##### Given passage #####

# My Dream Fish



## Mike (Jul 16, 2006)

I wish I had taken a camera with me... I discovered a new aquarium store not far from here. It was _huge_. A hidden gem. Well, not quite a gem since the prices were higher than anywhere I'd been yet. They had more fish, freshwater and saltwater, than I'd ever seen before. They even had a shark tank with large sharks. 

What really impressed me, though, was the giant porcupine puffer fish I found swimming in one of the tanks. This thing was at _least_ a foot and a half long. Maybe even two feet. Like many porcupine puffer fish, it appeared to be smiling. It's giant, protruding eyes followed my fingers as I waved them in front of the glass.

Maybe I have been spending too much time thinking about fish, but not a day has gone by that I haven't thought about it since seeing it last week. 

One day I will have a setup that can house such a creature. My dream fish


----------



## Melissa (Nov 28, 2006)

I bet it would be nice to have a fish that big. And i bet it would be a pretty penny for a fish that big also. The most expensive porupine i have seen was 200 bucks, and it wasnt even a foot long.


----------



## trreherd (Aug 7, 2006)

Wow that store sound awsome! were are you located? I would love to see that puffer. Do you have a puffer in your saltwater tank? I love the dog-faced.


----------

#####

• _Tasks to complete_
- A) In the My Dream Fish thread, how long was the giant porcupine puffer fish at least?
- B) Rewrite the My Dream Fish thread from "What really impressed" to "of the glass.", swapping "porcupine puffer fish" for "balloonfish".
- C) Which usernames posted in the My Dream Fish thread?

##### Extracted data #####

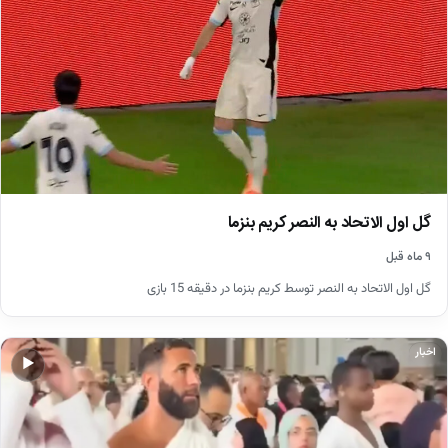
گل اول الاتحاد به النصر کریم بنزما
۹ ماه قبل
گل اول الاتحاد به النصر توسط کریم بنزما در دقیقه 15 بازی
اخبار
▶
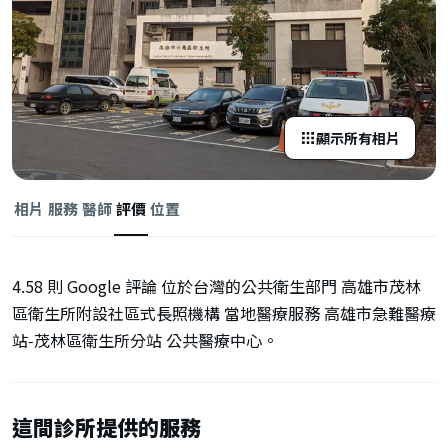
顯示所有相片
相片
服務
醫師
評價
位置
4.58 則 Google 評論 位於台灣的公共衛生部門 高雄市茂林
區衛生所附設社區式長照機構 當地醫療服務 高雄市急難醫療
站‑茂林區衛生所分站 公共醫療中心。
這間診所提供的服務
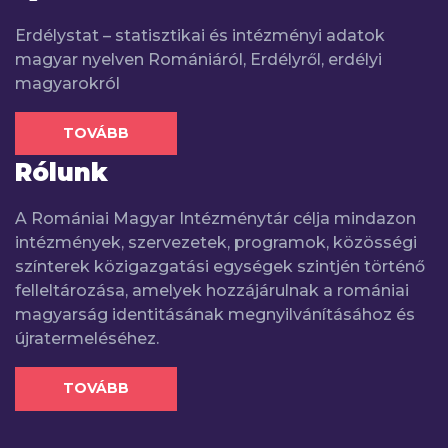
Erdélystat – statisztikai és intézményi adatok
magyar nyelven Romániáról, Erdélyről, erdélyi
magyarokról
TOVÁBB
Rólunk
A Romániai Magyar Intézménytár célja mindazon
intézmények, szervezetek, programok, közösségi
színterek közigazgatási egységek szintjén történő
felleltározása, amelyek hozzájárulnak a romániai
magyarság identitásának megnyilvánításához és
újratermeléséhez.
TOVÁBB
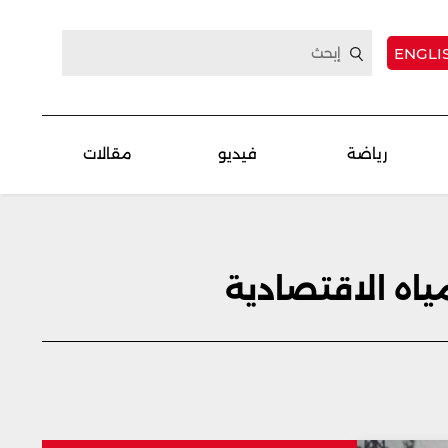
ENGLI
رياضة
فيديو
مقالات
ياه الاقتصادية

#####
##### Extracted data #####

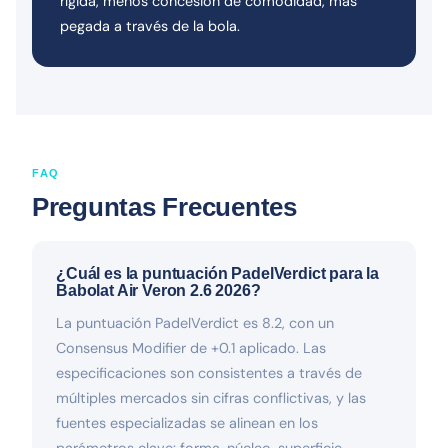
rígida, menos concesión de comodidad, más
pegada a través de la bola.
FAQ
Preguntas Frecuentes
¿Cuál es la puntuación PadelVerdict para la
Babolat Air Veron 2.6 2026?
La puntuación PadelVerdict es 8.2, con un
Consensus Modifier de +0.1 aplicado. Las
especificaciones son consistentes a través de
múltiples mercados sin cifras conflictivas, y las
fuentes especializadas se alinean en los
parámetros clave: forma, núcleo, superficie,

#####
##### Extracted data #####

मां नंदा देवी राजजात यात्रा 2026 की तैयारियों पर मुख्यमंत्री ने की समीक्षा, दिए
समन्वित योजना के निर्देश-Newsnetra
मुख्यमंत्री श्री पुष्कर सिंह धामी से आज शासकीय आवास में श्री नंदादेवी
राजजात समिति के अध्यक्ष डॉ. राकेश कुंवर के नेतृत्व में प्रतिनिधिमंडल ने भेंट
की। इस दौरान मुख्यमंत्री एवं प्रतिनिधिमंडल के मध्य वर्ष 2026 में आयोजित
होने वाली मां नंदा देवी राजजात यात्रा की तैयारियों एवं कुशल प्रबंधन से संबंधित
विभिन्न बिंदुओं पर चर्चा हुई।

#####

• _Task results_
- A) At least a foot and a half long.

- B)
What really impressed me, though, was the giant balloonfish I found swimming in one of the tanks. This thing was at _least_ a foot and a half long. Maybe even two feet. Like many balloonfish, it appeared to be smiling. It's giant, protruding eyes followed my fingers as I waved them in front of the glass.

- C) Mike, Melissa, trreherd